How safe is your VPN? From NordVPN to ExpressVPN, the rise of virtual private networks and whether users are ever truly hidden
- Whether it’s to watch Netflix or access banned sites, the use of virtual private networks has skyrocketed in recent years. But just how safe is your VPN really?
At the former site of a Soviet-era sock factory in Vilnius, the capital of Lithuania, NordSec’s new headquarters is rising in a clatter of construction workers and scaffolding.
Soon, the start-up’s roughly 2,000 employees will gather near the remains of a brick chimney for basketball and rooftop barbecues at a sleek complex that would not look out of place in San Francisco.

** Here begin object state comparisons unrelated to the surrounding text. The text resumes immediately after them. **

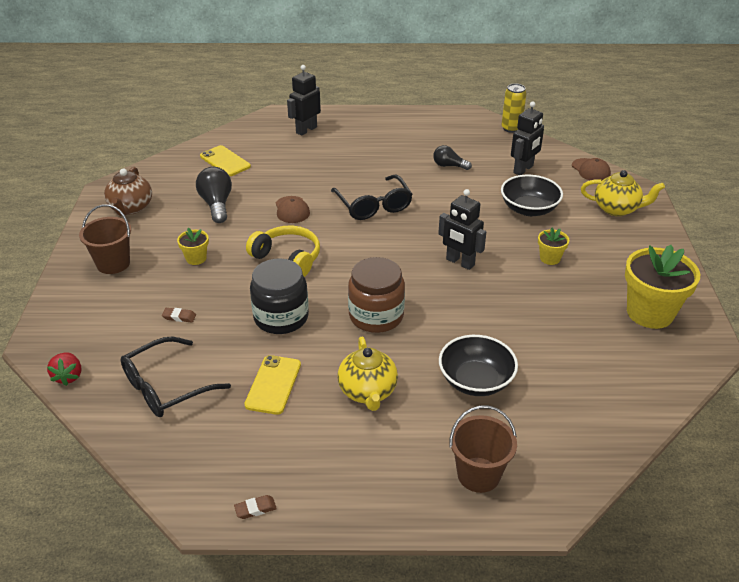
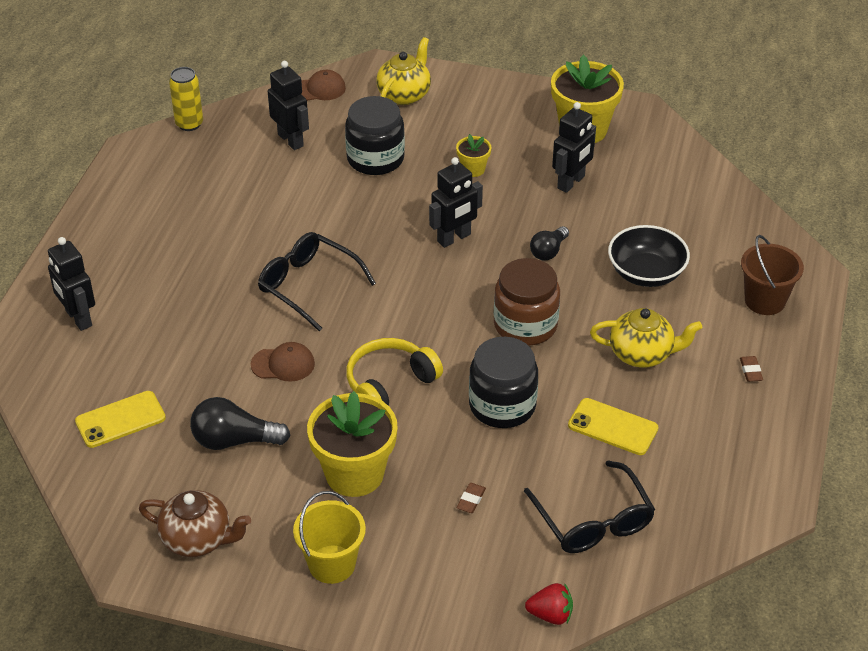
camera: 75 degrees left, 5 degrees up
(113, 263) = (332, 564): brown bucket -> yellow bucket
(196, 258) = (354, 474): yellow flower pot -> yellow flower pot, size x2.09
(255, 509) = (779, 462): brown eraser -> brown eraser (750, 371)
(373, 205) = (308, 285): black glasses -> black glasses turned 135 degrees counterclockwise
(449, 166) = (250, 200): black light bulb -> black light bulb (548, 251)
(529, 209) = (375, 159): black bowl -> black jar
(570, 316) = (571, 182): none -> black robot

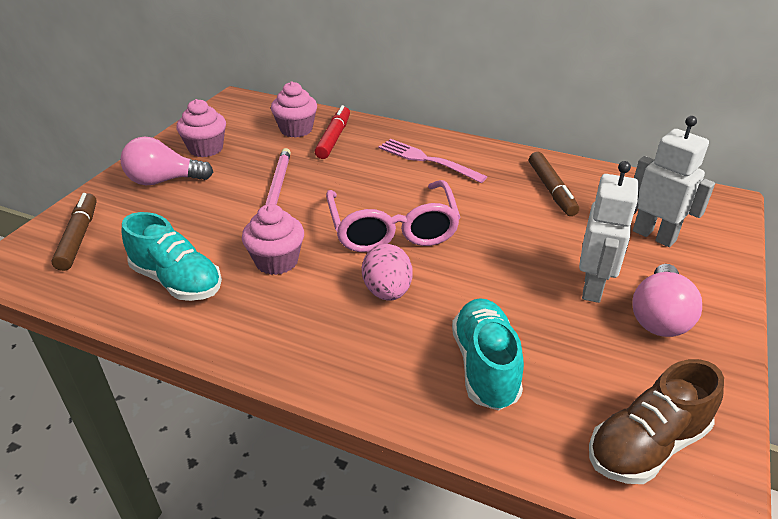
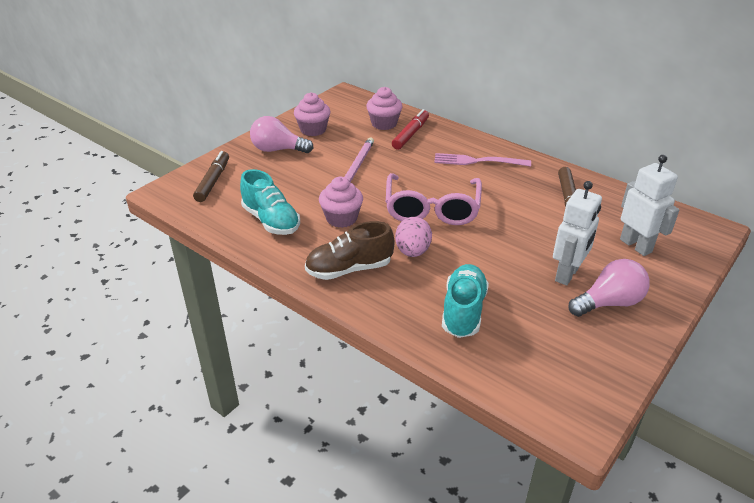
camera: 15 degrees right, 0 degrees up
(426, 160) = (477, 161): pink fork -> pink fork turned 45 degrees counterclockwise
(646, 445) = (556, 380): brown shoe -> brown shoe (349, 269)
(659, 317) = (609, 303): pink light bulb -> pink light bulb turned 150 degrees counterclockwise

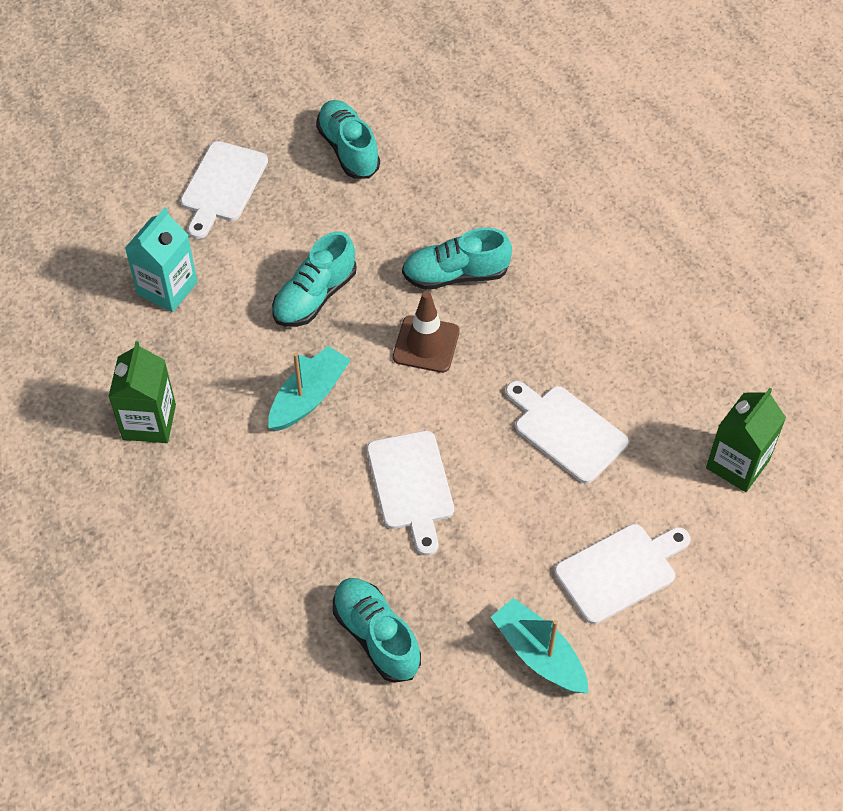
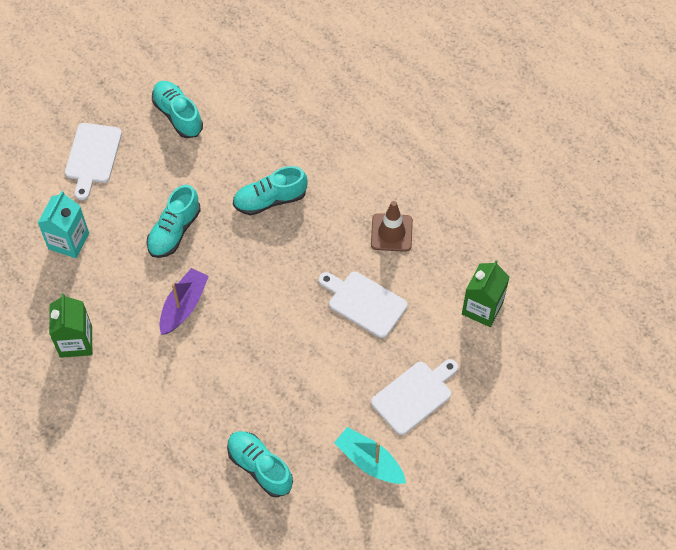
camera: 10 degrees left, 5 degrees up
(309, 397) = (184, 306): turquoise boat -> purple boat
(411, 485) = (265, 358): white cutting board -> none
(426, 344) = (258, 255): brown traffic cone -> brown traffic cone (391, 233)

When co-founders Tom Okman and Eimantas Sabaliauskas invested in the factory property four years ago, it was still making hosiery. Now, the sign at the bus stop out front reads Vienaragiu, the Lithuanian word for “unicorn”.
The Silicon Valley-style conspicuousness is new for Okman and Sabaliauskas, who spent close to a decade developing NordSec and its principal brand, Nord Security, while keeping a low profile. It is also a little unusual for a company that is, after all, in the privacy business.
Subscriptions start at US$3.29 a month, and NordVPN’s app filters users’ web activity through roughly 5,500 servers in 60 countries.